→ Görevleriniz:
a) Mutant Chronicles yazısında "Mutant Chronicles: Sinemada" ile "tepetaklak mı oldu?" arasında kalan bölümü, bu iki ifade de dahil olmak üzere birebir alıntılayın.
b) Mutant Chronicles yazısına göre Ron Perlman, Blade II filminde hangi rolü oynamıştır?
c) Mutant Chronicles yazısını kaldığı yerden sürdürün.

→ Seçilen metin:
Mutant Chronicles: Sinemada evrim değil, mutasyon
Ron Perlman, ne yaptın sen abi? Gülün Adı’nda (Der Name der Rose) Salvatore’ydin. Güzel ve Çirkin (Beauty and the Beast) dizisinin Vincent’ıydın. Dr. Moreau’nun Adası’nda (The Island of Dr. Moreau) Kanun Adamı olarak karşımıza çıktın. Blade II’de Reinhardt rolüyle Wesley Snipes’dan bile sahne çaldın. Star Trek: Nemesis’te kısacık rolünle gönlümüzde taht kurdun. Hellboy’u Hellboy yapan iki isimden biri oldun. Bu kadar filmde makyajlı gördük seni. Hiçbirinde kendini büyük bölümünde makyajsız oynadığın bu film kadar maymun etmemiştin. Ya sen Thomas Jane? Senin gibi bağımsız filmlerden gelen bir karakter oyuncusuna yakışıyor mu bu film? John Malkovic, hele sana söyleyecek hiçbir şey bulamıyorum. Bu kadar mı parasız kaldın? Proje çok büyük umut vaat ediyordu da işler bir yerden sonra tepetaklak mı oldu?

→ Çıkarılan kayıtlar:
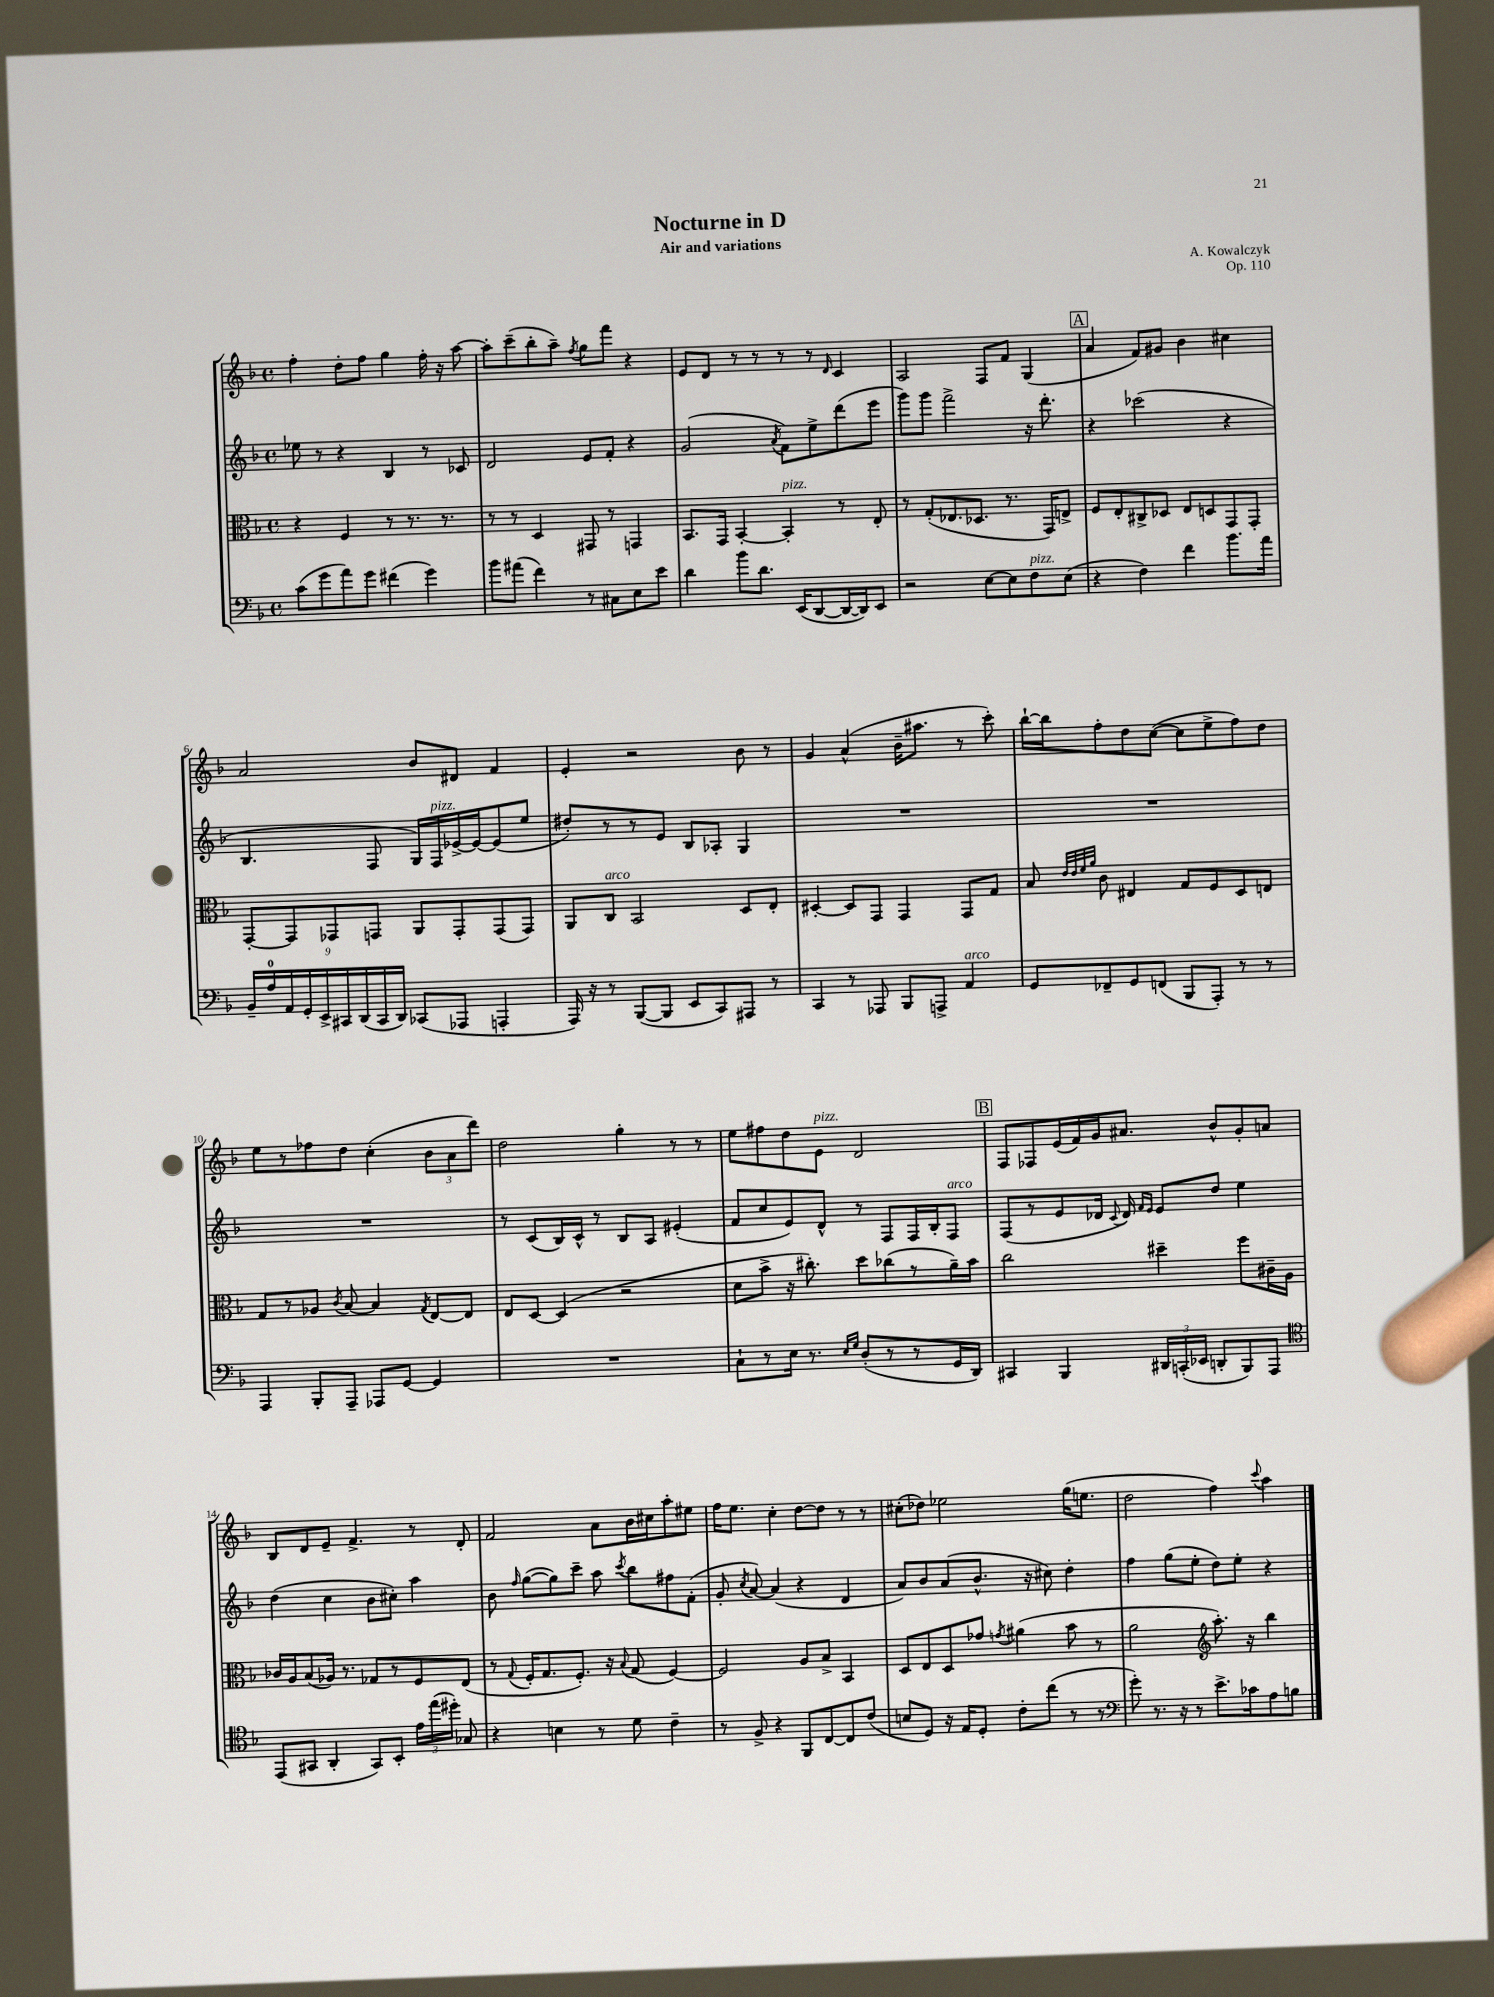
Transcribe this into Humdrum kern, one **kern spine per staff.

**kern	**kern	**kern	**kern
*staff4	*staff3	*staff2	*staff1
*clefF4	*clefC3	*clefG2	*clefG2
*k[b-]	*k[b-]	*k[b-]	*k[b-]
*M4/4	*M4/4	*M4/4	*M4/4
*met(c)	*met(c)	*met(c)	*met(c)
(8c	4r	8ee-	4ff'
8g	.	8r	.
8a)	4F	4r	8dd'
8g	.	.	8ff
(4f#	8r	4B-	4gg
.	8.r	.	.
4g)	.	8r	16ff'
.	8.r	.	16r
.	.	8c-	[8aa
=	=	=	=
8b-	8r	2d	8aa']
(8a#	8r	.	(8ccc~
4f)	4D	.	8bb-'
.	.	.	8aa~)
.	.	.	8qff
8r	8GG#	8e	8gg
8C#	8r	8f'	8fff
8E	4GG	4r	4r
8e	.	.	.
=	=	=	=
4d	8.BB-	(2g	8e
.	.	.	8d
.	16GG	.	.
8b-	[4BB-'	.	8r
8.d	.	.	8r
.	.	8qa	.
.	4BB-']	8f)	8r
(16EE	.	.	.
[8DD	.	8ee^	8r
.	.	.	16qqd
16DD_	8r	(8ddd	4c
16DD])	.	.	.
8EE	8E'	8eee	.
=	=	=	=
2r	8r	8ggg)	2A
.	(8G'	8ggg	.
.	8.E-	2fff^	.
.	8.D-	.	.
[8E	.	.	8F
8E]	8.r	.	8f
8F	.	16r	(4G
.	16GG)	8.ddd'	.
(8E	8E^	.	.
=	=	=	=
4r	8F	4r	4a
.	8E'	.	.
4F)	8C#^	(2ccc-	8f)
.	8D-	.	8g#
4f	8E	.	4b-
.	8D	.	.
8.b-	8GG	4r	4cc#
.	8GG'	.	.
16a	.	.	.
=	=	=	=
18BB-~	[8GG'	4.B-	2a
18A	.	.	.
18AA	.	.	.
.	8GG]	.	.
18GG'	.	.	.
18EE^	.	.	.
.	8GG-	.	.
18CC#	.	.	.
(18DD	.	.	.
.	8GG	8F	.
18CC#	.	.	.
18DD)	.	.	.
(8CC-	8AA	16G)	8b-
.	.	16F	.
8AAA-	8GG'	[16e-^	8d#
.	.	16e-_	.
4AAA'	(8GG	(8e-]	4f
.	8GG)	8ee	.
=	=	=	=
16AAA)	8AA	8dd#')	4e'
16r	.	.	.
8r	8C	8r	.
([8BBB-	2BB-	8r	2r
8BBB-]	.	8e	.
8EE	.	8B-	.
8CC)	.	8A-'	.
8AAA#	8D	4G	8b-
8r	8E'	.	8r
=	=	=	=
4CC	[4D#'	1r	4g
8r	8D#]	.	(4a^^
8AAA-	8GG	.	.
8BBB-	4GG	.	16b-~
.	.	.	8.aa#
8AAA^	.	.	.
4AA	8GG	.	8r
.	8G	.	8ccc')
=	=	=	=
8GG	8B-	1r	[16bb-`
.	.	.	16bb-]
.	32qqe	.	.
.	32qqe	.	.
.	32qqf	.	.
.	32qqa	.	.
8FF-~	8c	.	8ff'
8GG	4E#	.	8dd
(8FF	.	.	([8cc
8BBB-	8G	.	8cc]
8AAA')	8F	.	8ee^
8r	8D	.	8ff)
8r	8E	.	8dd
=	=	=	=
4AAA	8G	1r	8ee
.	8r	.	8r
8BBB-'	8A-	.	8ff-
.	8qc	.	.
8AAA~	[8B-	.	8dd
8AAA-	4B-]	.	(4cc'
[8GG	.	.	.
.	8qG	.	.
4GG]	[8E	.	12b-
.	.	.	12a
.	8E]	.	.
.	.	.	12ddd)
=	=	=	=
1r	8E	8r	2dd
.	[8D	(8c	.
.	(4D]	16B-)	.
.	.	16c^^	.
.	.	8r	.
.	2r	8B-	4gg'
.	.	8A	.
.	.	(4e#'	8r
.	.	.	8r
=	=	=	=
8C`	8d	8f	8ee
8r	8b-^	8cc	8ff#
16E	16r	8e)	8dd
8.r	8.cc#')	.	.
.	.	8d^^	8e
16qqE	.	.	.
16qqG	.	.	.
(8D'	8dd	8r	2d
8r	(8cc-	8F	.
8r	8r	16F	.
.	.	16B-'	.
16GG	16a~)	8F	.
16DD)	16b-	.	.
=	=	=	=
4CC#	2cc	(8F	8F
.	.	8r	8F-
4BBB-	.	8e	(16e
.	.	.	16f)
.	.	16d-	16g
.	.	8qqc	.
.	.	16d-)	8.a#
.	.	16qqf	.
.	.	16qqe	.
24DD#	4dd#~	8e	.
(24CC'	.	.	.
24EE-	.	.	.
8DD'	.	8dd	8b-^^
8BBB-)	8ff	4ee	8g'
8AAA	16c#~	.	8a
.	16A	.	.
=	=	=	=
*clefC4	*	*	*
(8EE	16c-	(4dd	8B-
.	16A	.	.
8GG#	(8B-	.	8d
4AA'	16A-)	4cc	8e~
.	8.r	.	.
.	.	.	4.f^
8GG#)	8G-	8b-	.
8BB-'	8r	8cc#')	.
24e	8F	4aa	8r
(24ee	.	.	.
24dd#')	.	.	.
8G-	(8E	.	8d'
=	=	=	=
4r	8r	8b-	2f
.	8qqG	16qqff	.
.	16F'	([8gg	.
.	8.G	.	.
4B	.	8gg])	.
.	8.F')	8ccc~	.
8r	.	8aa	8a
.	16r	.	.
.	8qqB-	8qccc	.
8d	(8G	8bb-	16b-
.	.	.	16cc#
4c~	[4F)	8ff#	8aa'
.	.	(8f'	8ee#
=	=	=	=
8r	2F]	8g'	16ff
.	.	.	8.ee
.	.	8qcc	.
8F^	.	[8a)	.
4r	.	(4a]	4cc'
8FF	8A	4r	[8dd
[8C	8B-^	.	8dd]
8C]	4BB-	4d	8r
(8c	.	.	8r
=	=	=	=
8B	8D	8a)	(8cc#'
8D)	8E	8b-	8dd-)
16r	8D	(8a	2ee-
16E	.	.	.
8D'	8g-	8.b-^^	.
.	8qg	.	.
8c'	(4a#	.	.
.	.	16r	.
(8cc	.	8cc#)	.
8r	8b-	4dd'	(16gg
.	.	.	8.ee
8r	8r	.	.
=	=	=	=
*clefF4	*	*	*
8g')	2a	4ff	2dd
8.r	.	.	.
.	.	(8gg	.
16r	.	.	.
8r	.	8ee'	.
*	*clefG2	*	*
8.e^	8.aa')	8dd)	4ff)
.	.	8ee'	.
16c-	16r	.	.
.	.	.	8qqccc
8A	4bb-	4r	4aa
8B	.	.	.
==	==	==	==
*-	*-	*-	*-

→ Yanıt listesi:
a)
Mutant Chronicles: Sinemada evrim değil, mutasyon
Ron Perlman, ne yaptın sen abi? Gülün Adı’nda (Der Name der Rose) Salvatore’ydin. Güzel ve Çirkin (Beauty and the Beast) dizisinin Vincent’ıydın. Dr. Moreau’nun Adası’nda (The Island of Dr. Moreau) Kanun Adamı olarak karşımıza çıktın. Blade II’de Reinhardt rolüyle Wesley Snipes’dan bile sahne çaldın. Star Trek: Nemesis’te kısacık rolünle gönlümüzde taht kurdun. Hellboy’u Hellboy yapan iki isimden biri oldun. Bu kadar filmde makyajlı gördük seni. Hiçbirinde kendini büyük bölümünde makyajsız oynadığın bu film kadar maymun etmemiştin. Ya sen Thomas Jane? Senin gibi bağımsız filmlerden gelen bir karakter oyuncusuna yakışıyor mu bu film? John Malkovic, hele sana söyleyecek hiçbir şey bulamıyorum. Bu kadar mı parasız kaldın? Proje çok büyük umut vaat ediyordu da işler bir yerden sonra tepetaklak mı oldu?

b) Ron Perlman, Blade II'de Reinhardt rolünü oynamıştır.

c)
İzlemeden önce hakkında biraz araştırma yaptım. Mutant Günlükleri (Mutant Chronicles) aslen bir masaüstü RYO oyunundan uyarlama. Hollywood çizgi-roman işini gayet güzel kıvırdı da, oyun uyarlamalarını hâlâ beceremiyorlar. Bilgisayar oyunlarından uyarlanan filmlerin büyük bölümü çöp. Bu konuda Paul W. S. Anderson’un işleri haricinde izlenebilir bir tane bile film görmedim. Masaüstü RYO oyunlarının uyarlamaları konusunda başarısızlık rekoru Zindan ve Ejderha (Dungeons & Dragons) filmine aitti. Mutant Günlükleri, Zindan ve Ejderha’nın tahtını sallayacak nitelikte bir film. Önem verdiğimden filan değil ama, IMDB puanı 5,4. İnanın, bu bile fazla.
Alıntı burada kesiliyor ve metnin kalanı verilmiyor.